ISTRUZIONI -> Modifica l'elenco che segue sostituendo "top-left" con "upper-left" e lasciando invariato tutto il resto. Nella risposta non riportare le immagini.

Voci di dati salvate ->
# # #

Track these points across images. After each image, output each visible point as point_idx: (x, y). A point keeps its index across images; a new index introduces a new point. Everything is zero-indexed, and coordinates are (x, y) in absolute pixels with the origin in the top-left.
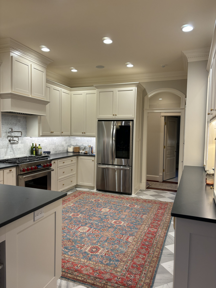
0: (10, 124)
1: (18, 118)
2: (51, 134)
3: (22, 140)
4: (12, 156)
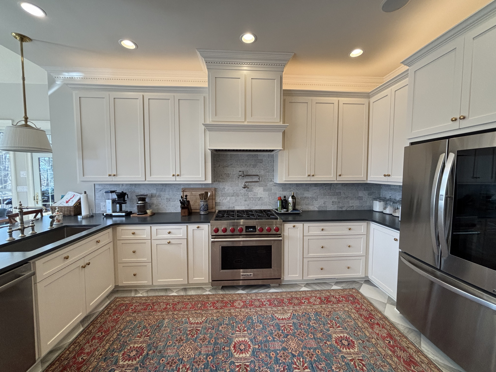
0: (244, 165)
1: (258, 158)
2: (309, 179)
3: (265, 187)
4: (247, 206)
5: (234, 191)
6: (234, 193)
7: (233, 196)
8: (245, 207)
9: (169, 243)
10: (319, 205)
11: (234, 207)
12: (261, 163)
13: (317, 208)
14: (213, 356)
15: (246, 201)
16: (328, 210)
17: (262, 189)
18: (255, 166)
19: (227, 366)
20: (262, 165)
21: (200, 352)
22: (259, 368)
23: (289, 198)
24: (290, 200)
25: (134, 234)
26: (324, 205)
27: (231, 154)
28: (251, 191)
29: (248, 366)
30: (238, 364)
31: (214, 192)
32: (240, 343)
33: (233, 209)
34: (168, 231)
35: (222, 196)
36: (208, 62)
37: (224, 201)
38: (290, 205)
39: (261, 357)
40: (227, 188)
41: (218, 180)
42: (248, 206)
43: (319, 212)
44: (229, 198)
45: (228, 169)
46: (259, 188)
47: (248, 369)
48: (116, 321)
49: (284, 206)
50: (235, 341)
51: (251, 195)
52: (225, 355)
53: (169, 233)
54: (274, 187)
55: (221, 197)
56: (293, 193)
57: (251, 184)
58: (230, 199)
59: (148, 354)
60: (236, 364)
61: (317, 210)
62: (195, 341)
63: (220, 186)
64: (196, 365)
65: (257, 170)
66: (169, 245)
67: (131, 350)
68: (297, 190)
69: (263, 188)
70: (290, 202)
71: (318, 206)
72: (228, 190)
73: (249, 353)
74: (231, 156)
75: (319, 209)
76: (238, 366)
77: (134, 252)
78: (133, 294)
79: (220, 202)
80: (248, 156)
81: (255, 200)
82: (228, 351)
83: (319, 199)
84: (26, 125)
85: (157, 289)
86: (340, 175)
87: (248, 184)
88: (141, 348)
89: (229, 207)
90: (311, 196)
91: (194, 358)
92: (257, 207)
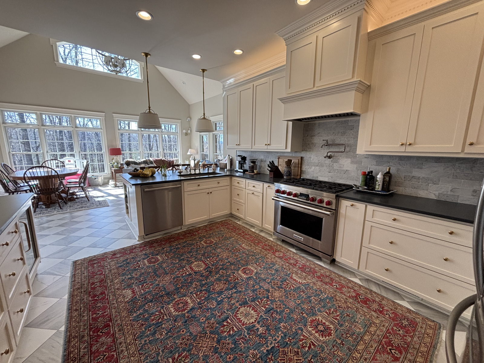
0: (331, 133)
1: (348, 124)
2: (403, 149)
3: (353, 158)
4: (330, 178)
5: (319, 161)
6: (319, 163)
7: (317, 166)
8: (329, 179)
9: (253, 193)
10: (440, 192)
11: (317, 177)
12: (351, 129)
13: (435, 195)
14: (231, 264)
15: (330, 172)
16: (459, 202)
17: (349, 160)
18: (343, 134)
19: (230, 272)
20: (352, 132)
21: (228, 259)
22: (241, 285)
23: (378, 174)
24: (379, 177)
25: (238, 183)
26: (452, 193)
27: (319, 123)
28: (336, 162)
29: (238, 279)
30: (235, 275)
31: (300, 161)
32: (249, 269)
33: (316, 179)
34: (253, 185)
35: (308, 165)
36: (286, 39)
37: (309, 170)
38: (377, 183)
39: (249, 282)
40: (312, 157)
41: (305, 149)
42: (332, 178)
43: (438, 202)
44: (313, 167)
45: (315, 138)
46: (346, 159)
47: (236, 280)
48: (217, 228)
49: (368, 183)
50: (248, 267)
51: (336, 166)
52: (235, 268)
53: (254, 186)
54: (366, 159)
55: (306, 166)
56: (388, 168)
57: (337, 155)
58: (314, 169)
59: (212, 245)
60: (234, 275)
61: (435, 198)
62: (232, 253)
63: (306, 155)
64: (220, 261)
65: (346, 138)
66: (252, 195)
67: (209, 240)
68: (400, 165)
69: (351, 160)
70: (378, 179)
71: (437, 193)
72: (313, 160)
73: (247, 276)
74: (319, 124)
75: (438, 197)
76: (234, 276)
77: (238, 195)
78: (236, 221)
79: (305, 171)
80: (336, 123)
81: (341, 173)
82: (239, 267)
83: (440, 183)
84: (204, 118)
85: (248, 224)
86: (471, 144)
87: (334, 154)
88: (213, 242)
89: (313, 177)
90: (423, 176)
91: (223, 259)
92: (341, 180)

# # #

RISPOSTA ->
Track these points across images. After each image, output each visible point as point_idx: (x, y). A point keeps its index across images; a new index introduces a new point. Everything is zero-indexed, and coordinates are (x, y) in absolute pixels with the origin in the upper-left.
0: (10, 124)
1: (18, 118)
2: (51, 134)
3: (22, 140)
4: (12, 156)
0: (244, 165)
1: (258, 158)
2: (309, 179)
3: (265, 187)
4: (247, 206)
5: (234, 191)
6: (234, 193)
7: (233, 196)
8: (245, 207)
9: (169, 243)
10: (319, 205)
11: (234, 207)
12: (261, 163)
13: (317, 208)
14: (213, 356)
15: (246, 201)
16: (328, 210)
17: (262, 189)
18: (255, 166)
19: (227, 366)
20: (262, 165)
21: (200, 352)
22: (259, 368)
23: (289, 198)
24: (290, 200)
25: (134, 234)
26: (324, 205)
27: (231, 154)
28: (251, 191)
29: (248, 366)
30: (238, 364)
31: (214, 192)
32: (240, 343)
33: (233, 209)
34: (168, 231)
35: (222, 196)
36: (208, 62)
37: (224, 201)
38: (290, 205)
39: (261, 357)
40: (227, 188)
41: (218, 180)
42: (248, 206)
43: (319, 212)
44: (229, 198)
45: (228, 169)
46: (259, 188)
47: (248, 369)
48: (116, 321)
49: (284, 206)
50: (235, 341)
51: (251, 195)
52: (225, 355)
53: (169, 233)
54: (274, 187)
55: (221, 197)
56: (293, 193)
57: (251, 184)
58: (230, 199)
59: (148, 354)
60: (236, 364)
61: (317, 210)
62: (195, 341)
63: (220, 186)
64: (196, 365)
65: (257, 170)
66: (169, 245)
67: (131, 350)
68: (297, 190)
69: (263, 188)
70: (290, 202)
71: (318, 206)
72: (228, 190)
73: (249, 353)
74: (231, 156)
75: (319, 209)
76: (238, 366)
77: (134, 252)
78: (133, 294)
79: (220, 202)
80: (248, 156)
81: (255, 200)
82: (228, 351)
83: (319, 199)
84: (26, 125)
85: (157, 289)
86: (340, 175)
87: (248, 184)
88: (141, 348)
89: (229, 207)
90: (311, 196)
91: (194, 358)
92: (257, 207)
0: (331, 133)
1: (348, 124)
2: (403, 149)
3: (353, 158)
4: (330, 178)
5: (319, 161)
6: (319, 163)
7: (317, 166)
8: (329, 179)
9: (253, 193)
10: (440, 192)
11: (317, 177)
12: (351, 129)
13: (435, 195)
14: (231, 264)
15: (330, 172)
16: (459, 202)
17: (349, 160)
18: (343, 134)
19: (230, 272)
20: (352, 132)
21: (228, 259)
22: (241, 285)
23: (378, 174)
24: (379, 177)
25: (238, 183)
26: (452, 193)
27: (319, 123)
28: (336, 162)
29: (238, 279)
30: (235, 275)
31: (300, 161)
32: (249, 269)
33: (316, 179)
34: (253, 185)
35: (308, 165)
36: (286, 39)
37: (309, 170)
38: (377, 183)
39: (249, 282)
40: (312, 157)
41: (305, 149)
42: (332, 178)
43: (438, 202)
44: (313, 167)
45: (315, 138)
46: (346, 159)
47: (236, 280)
48: (217, 228)
49: (368, 183)
50: (248, 267)
51: (336, 166)
52: (235, 268)
53: (254, 186)
54: (366, 159)
55: (306, 166)
56: (388, 168)
57: (337, 155)
58: (314, 169)
59: (212, 245)
60: (234, 275)
61: (435, 198)
62: (232, 253)
63: (306, 155)
64: (220, 261)
65: (346, 138)
66: (252, 195)
67: (209, 240)
68: (400, 165)
69: (351, 160)
70: (378, 179)
71: (437, 193)
72: (313, 160)
73: (247, 276)
74: (319, 124)
75: (438, 197)
76: (234, 276)
77: (238, 195)
78: (236, 221)
79: (305, 171)
80: (336, 123)
81: (341, 173)
82: (239, 267)
83: (440, 183)
84: (204, 118)
85: (248, 224)
86: (471, 144)
87: (334, 154)
88: (213, 242)
89: (313, 177)
90: (423, 176)
91: (223, 259)
92: (341, 180)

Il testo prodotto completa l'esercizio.